Photographic portrait of King Gojong (1852-1919) kept at the Newark Museum in the United States. Provided by the Overseas Korean Cultural Heritage Foundation

The oldest photographic portrait of Korea’s King Gojong (1852-1919) taken by a Korean photographer has been discovered at a U.S. museum, the Overseas Korean Cultural Heritage Foundation said on Monday.

The foundation, which conducted a survey in April of Korean artifacts kept at the Newark Museum in New Jersey, said the photo was taken in 1905 at Deoksu Palace by Korean photographer, painter and calligrapher Kim Kyu-jin (1868-1933).

There are several photographic portraits of King Gojong, the last de facto king of Korea’s Joseon Dynasty (1392-1910), kept around the world, as it was customary back then to give out the photos to foreign dignitaries like a business card. But the latest finding, officials say, is special.

“The photograph of King Gojong at the Newark Museum is the only photo of Gojong whose date and photographer are recorded on it,” said Chang Chin-sung, a professor of archaeology and art history at Seoul National University, who took part in the investigation.


Jungmyeongjeon.
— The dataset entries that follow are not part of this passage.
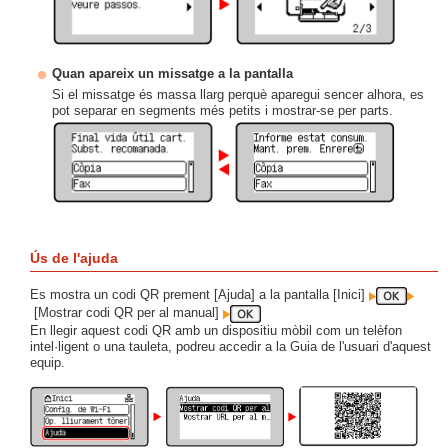
Quan apareix un missatge a la pantalla
Si el missatge és massa llarg perquè aparegui sencer alhora, es
pot separar en segments més petits i mostrar-se per parts.
Ús de l'ajuda
Es mostra un codi QR prement [Ajuda] a la pantalla [Inici]
[Mostrar codi QR per al manual]
En llegir aquest codi QR amb un dispositiu mòbil com un telèfon
intel·ligent o una tauleta, podreu accedir a la Guia de l'usuari d'aquest
equip.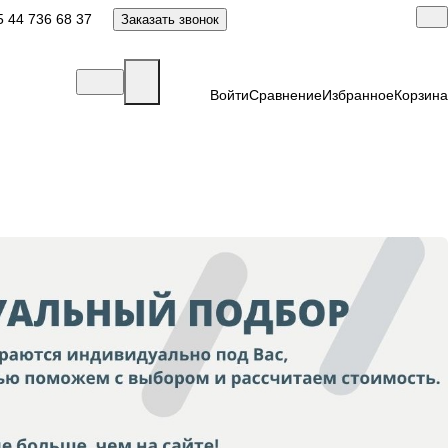
 44 736 68 37
Заказать звонок
Войти
Сравнение
Избранное
Корзина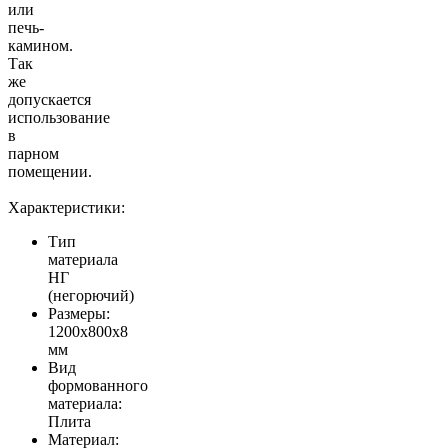
или
печь-
камином.
Так
же
допускается
использование
в
парном
помещении.
Характеристики:
Тип
материала
НГ
(негорючий)
Размеры:
1200х800х8
мм
Вид
формованного
материала:
Плита
Материал: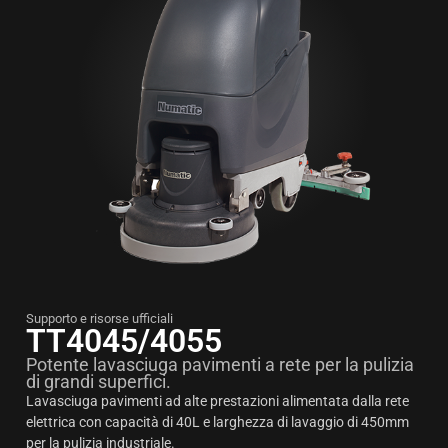
Supporto e risorse ufficiali
TT4045/4055
Potente lavasciuga pavimenti a rete per la pulizia
di grandi superfici.
Lavasciuga pavimenti ad alte prestazioni alimentata dalla rete
elettrica con capacità di 40L e larghezza di lavaggio di 450mm
per la pulizia industriale.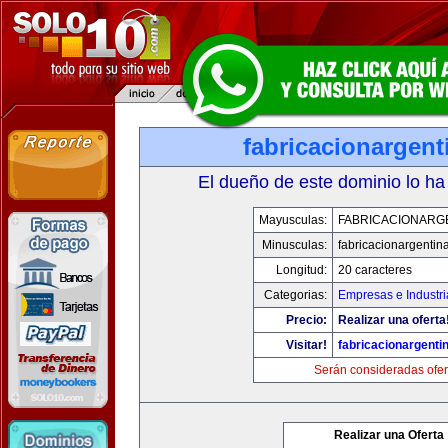
fabricacionargen
El dueño de este dominio lo ha
Mayusculas:
FABRICACIONARG
Minusculas:
fabricacionargentin
Longitud:
20 caracteres
Categorias:
Empresas e Industri
Precio:
Realizar una oferta
Visitar!
fabricacionargenti
Serán consideradas ofer
Realizar una Oferta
Provided by the Overseas Korean Cultural Heritage Foundation

The two pieces of information - plus the fact that it was taken at Gyeongungung (today’s Deoksu Palace in central Seoul) - are written in the margins in neat calligraphy.
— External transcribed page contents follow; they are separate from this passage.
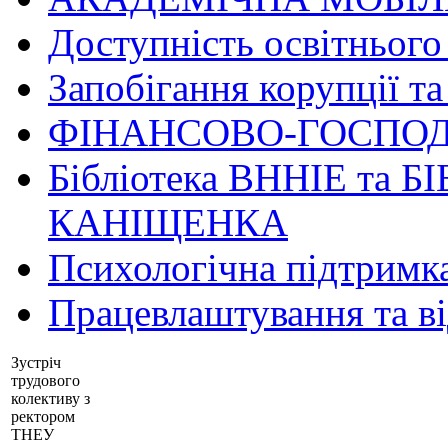
Доступність освітнього
Запобігання корупції та
ФІНАНСОВО-ГОСПОД
Бібліотека ВННІЕ та Б
КАНІЩЕНКА
Психологічна підтримк
Працевлаштування та в
Зустріч
трудового
колективу з
ректором
ТНЕУ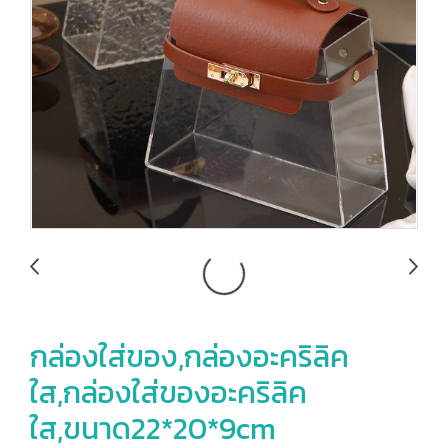
กล่องใส่ของ,กล่องอะคริลิค
ใส,กล่องใส่ของอะคริลิค
ใส,ขนาด22*20*9cm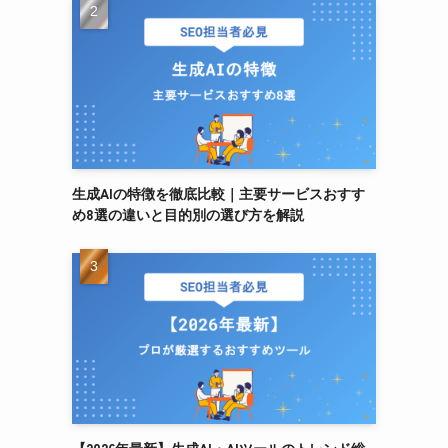
生成AIの特徴を徹底比較｜主要サービスおすす
め8選の違いと目的別の選び方を解説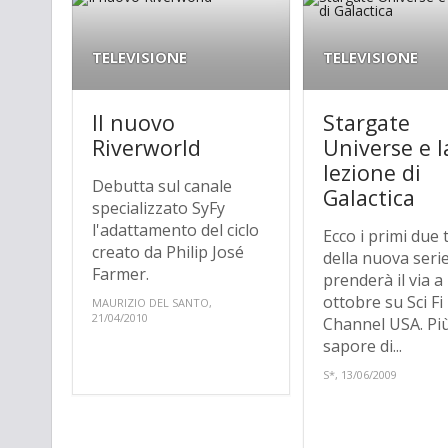
TELEVISIONE
TELEVISIONE
Il nuovo
Stargate
Riverworld
Universe e l
lezione di
Debutta sul canale
Galactica
specializzato SyFy
l'adattamento del ciclo
Ecco i primi due t
creato da Philip José
della nuova seri
Farmer.
prenderà il via a
ottobre su Sci Fi
MAURIZIO DEL SANTO,
21/04/2010
Channel USA. Pi
sapore di...
S*, 13/06/2009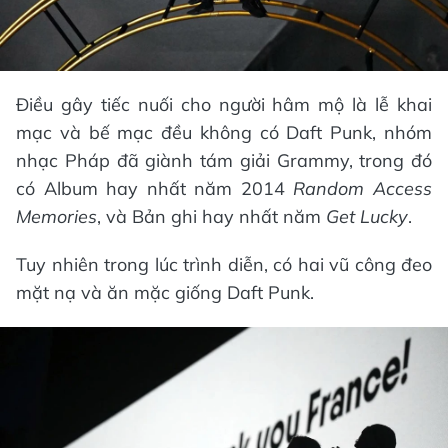
Điều gây tiếc nuối cho người hâm mộ là lễ khai
mạc và bế mạc đều không có Daft Punk, nhóm
nhạc Pháp đã giành tám giải Grammy, trong đó
có Album hay nhất năm 2014
Random Access
Memories
, và Bản ghi hay nhất năm
Get Lucky
.
Tuy nhiên trong lúc trình diễn, có hai vũ công đeo
mặt nạ và ăn mặc giống Daft Punk.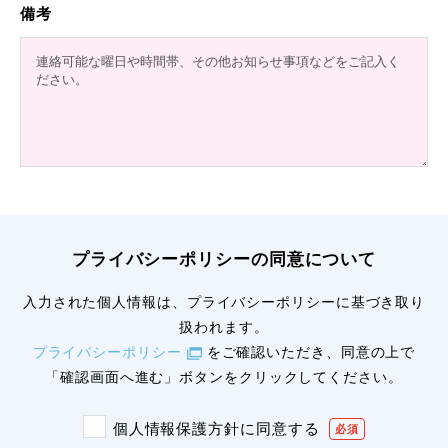
備考
プライバシーポリシーの同意について
入力された個人情報は、プライバシーポリシーに基づき取り
扱われます。
プライバシーポリシー
をご確認いただき、同意の上で
「確認画面へ進む」ボタンをクリックしてください。
個人情報保護方針に同意する
必須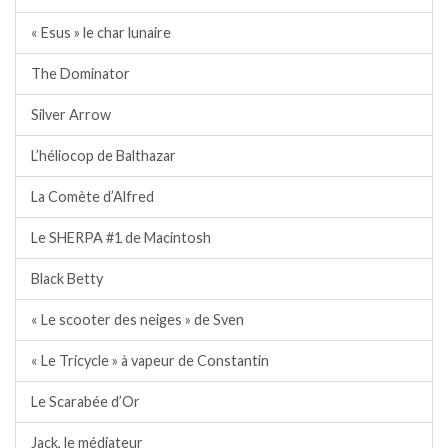
« Esus » le char lunaire
The Dominator
Silver Arrow
L’héliocop de Balthazar
La Comète d’Alfred
Le SHERPA #1 de Macintosh
Black Betty
« Le scooter des neiges » de Sven
« Le Tricycle » à vapeur de Constantin
Le Scarabée d’Or
Jack, le médiateur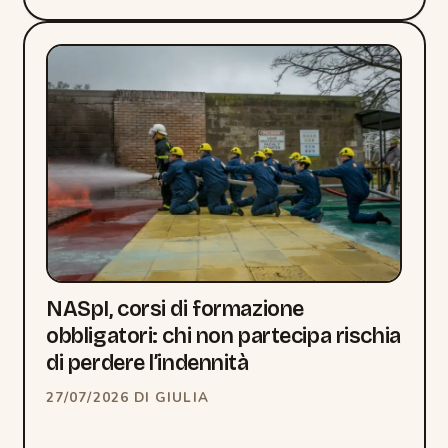
NASpI, corsi di formazione
obbligatori: chi non partecipa rischia
di perdere l’indennità
27/07/2026
DI
GIULIA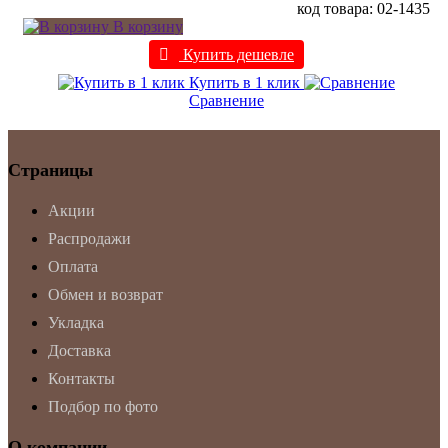
код товара: 02-1435
В корзину
Купить дешевле
Купить в 1 клик
Сравнение
Страницы
Акции
Распродажи
Оплата
Обмен и возврат
Укладка
Доставка
Контакты
Подбор по фото
О компании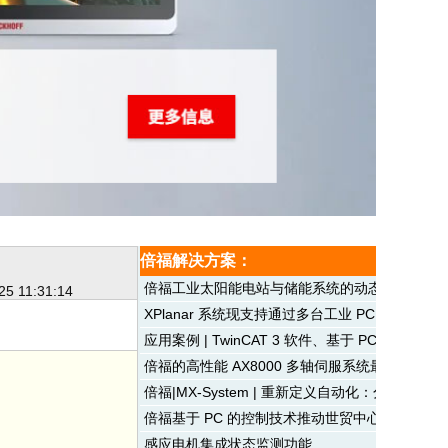
倍福解决方案：
倍福工业太阳能电站与储能系统的动态调控
25 11:31:14
XPlanar 系统现支持通过多台工业 PC 控制
应用案例 | TwinCAT 3 软件、基于 PC 的
倍福的高性能 AX8000 多轴伺服系统最大限度
倍福|MX-System | 重新定义自动化：分布式
倍福基于 PC 的控制技术推动世贸中心园区内的
感应电机集成状态监测功能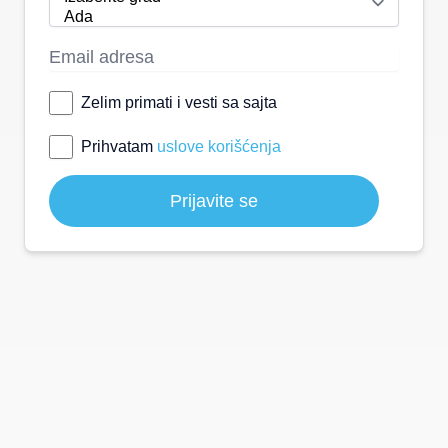
Zelim primati i vesti sa sajta
Prihvatam
uslove korišćenja
Prijavite se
Furthermore, the floors tiles seen in the photo are an exact match for those at Jungmyeongjeon. The building was once part of the palace but today is situated outside the palace walls since the Japanese downsized the complex during the colonial period (1910-45), officials say.
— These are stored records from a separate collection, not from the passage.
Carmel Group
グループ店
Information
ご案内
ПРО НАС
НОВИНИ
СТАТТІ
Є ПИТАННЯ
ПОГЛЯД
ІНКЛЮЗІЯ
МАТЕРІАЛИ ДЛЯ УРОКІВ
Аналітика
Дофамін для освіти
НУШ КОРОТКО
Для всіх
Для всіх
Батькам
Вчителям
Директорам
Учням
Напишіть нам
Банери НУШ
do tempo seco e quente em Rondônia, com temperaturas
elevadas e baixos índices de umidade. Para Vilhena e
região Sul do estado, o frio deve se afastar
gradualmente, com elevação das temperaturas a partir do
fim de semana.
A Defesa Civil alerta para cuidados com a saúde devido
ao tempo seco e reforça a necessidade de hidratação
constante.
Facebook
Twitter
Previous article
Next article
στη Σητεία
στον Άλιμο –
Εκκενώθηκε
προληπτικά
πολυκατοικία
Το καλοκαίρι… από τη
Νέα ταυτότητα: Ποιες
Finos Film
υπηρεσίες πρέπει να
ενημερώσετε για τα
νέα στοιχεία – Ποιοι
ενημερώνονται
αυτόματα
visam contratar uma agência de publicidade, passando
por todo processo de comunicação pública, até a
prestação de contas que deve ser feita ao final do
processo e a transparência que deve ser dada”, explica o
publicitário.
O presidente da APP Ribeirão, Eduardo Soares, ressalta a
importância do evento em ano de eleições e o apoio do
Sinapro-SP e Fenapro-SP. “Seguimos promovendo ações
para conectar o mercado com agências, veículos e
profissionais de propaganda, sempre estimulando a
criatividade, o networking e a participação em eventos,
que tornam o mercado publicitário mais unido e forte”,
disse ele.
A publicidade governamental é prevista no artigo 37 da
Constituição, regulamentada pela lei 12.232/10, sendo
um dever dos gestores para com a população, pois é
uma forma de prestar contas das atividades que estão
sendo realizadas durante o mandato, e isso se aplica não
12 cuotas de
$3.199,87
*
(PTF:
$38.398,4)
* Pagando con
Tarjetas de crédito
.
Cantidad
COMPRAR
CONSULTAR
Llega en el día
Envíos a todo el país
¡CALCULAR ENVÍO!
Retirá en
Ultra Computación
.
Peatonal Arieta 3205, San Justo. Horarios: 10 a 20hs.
Officials say Gojong gave the photograph to Edward Henry Harriman (1848-1909), an American railroad and shipping executive, while he was visiting to Korea in 1905. Hoping that the United States might be able to help Korea as Japan’s encroachment got fiercer every day, the king of the waning dynasty treated U.S. envoys with utmost courtesy.

Harriman’s family donated the photo to the Newark Museum in 1934. The donation also included a helmet and armor as well as calligraphy works by court painter Yang Ki-hun (1843-1919), which are also believed to have been royal gifts given to Harriman during his 1905 visit.


Floor tiles in the photo show it was taken at Jungmyeongjeon. Provided by the Overseas Korean Cultural Heritage Foundation

The photo also offers clues about the photographer, Kim Kyu-jin.

“The photograph is the oldest photo of Korea’s royal family taken by a Korean photographer,” foundation publicist Kim dong-hyeon said. Kim Kyu-jin opened Cheonyeondang, Korea’s first modern photo studio, in 1907, but was believed to have worked as a royal photographer before that. The Gojong photo is the first physical proof of that, official say.

The Overseas Korean Cultural Heritage Foundation and the Newark Museum plan to soon publish a book on the museum’s Korean artifacts.